The medieval chapel situated 150 metres behind the police station is dedicated to Our Lady’s Return from Egypt and thought to have been built in the thirteenth century. Some historical accounts maintain that the earlier chapel was destroyed by pirates and then rebuilt when the Knights established military presence with the construction of the tower and the battery, and eventually the outpost in Santa Marija Bay.

The medieval chapel

That’s when mass began to be said, and has continued without interruption until today. Now mass has outlasted the police presence.  

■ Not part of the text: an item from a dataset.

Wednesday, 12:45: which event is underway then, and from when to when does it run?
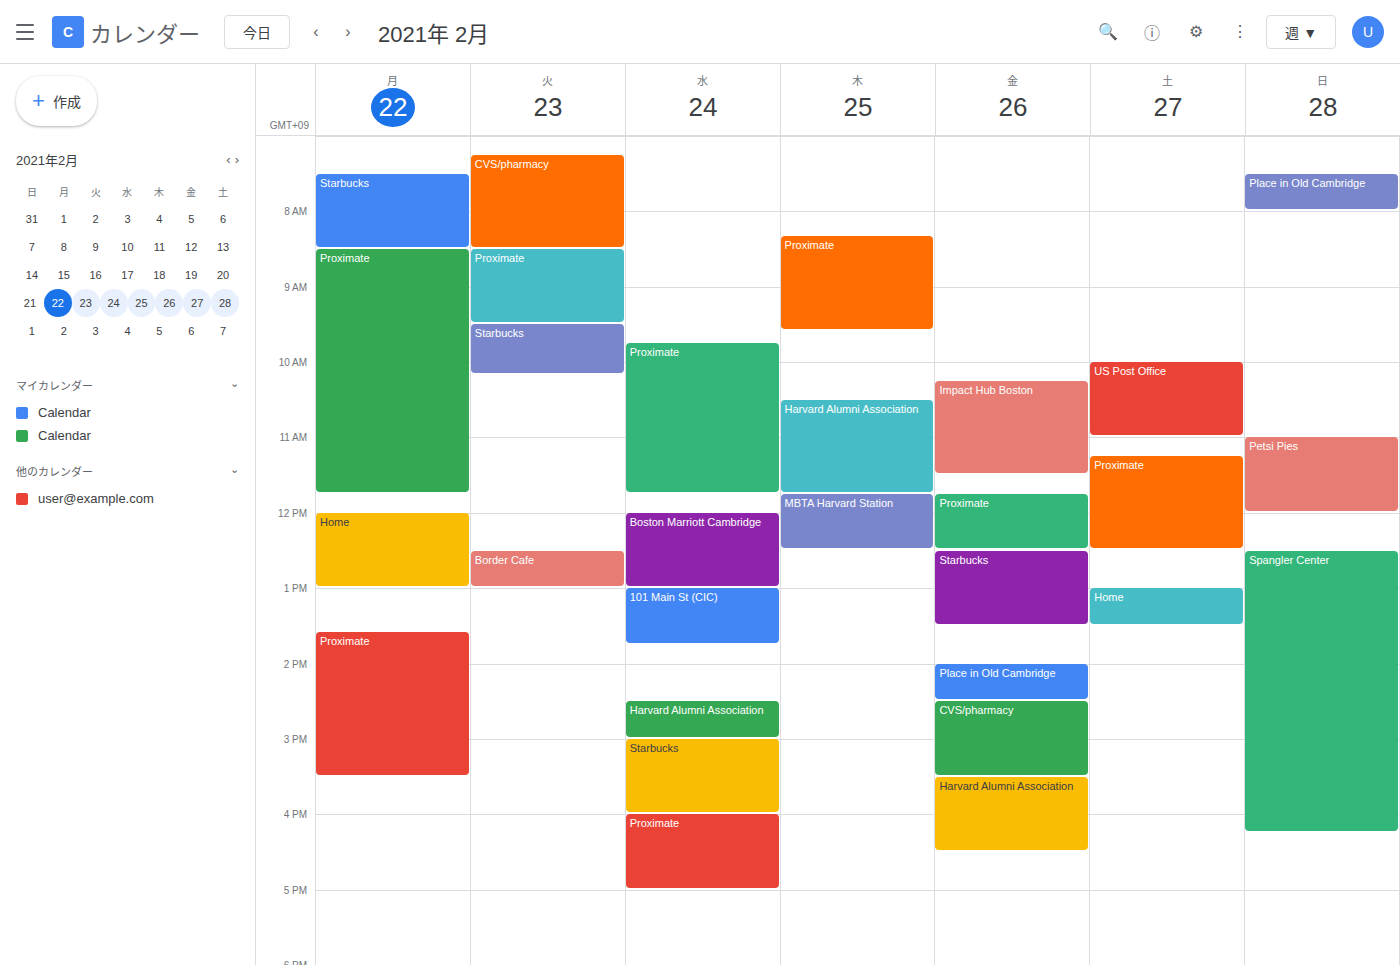
"Boston Marriott Cambridge", 12:00 to 13:00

There are currently two full time inhabitants in Comino, two elders and siblings who are the last vestiges of the community of peasants that were at their numerical peak a century ago. At the time they numbered 65 inhabitants and were employed to cultivate the fields of Captain Arthur Zammit Cutajar, who had leased Comino from the government to run it as an agricultural estate. But the agricultural estate did not endure, by World War II it was financially floundering.

Peasants used to live in the building known as the village (Copyright Victor Paul Borg)

The police station was kept open all throughout, and for a long time in recent decades a complement of four officers used to take turns serving in pairs in cyclical roster of 48 hours. The police slept in the station during their 48-hour shifts.

Sleepovers were then halted last summer, and last week the station eventually closed for the winter.

The closure is likely to intensify talk about decisions by police leadership. Last Sunday this website reported that the all-important police’s financial crime department has been left without a chief after the police commissioner did not launch a selection process for chief as instructed by the Public Service Commission.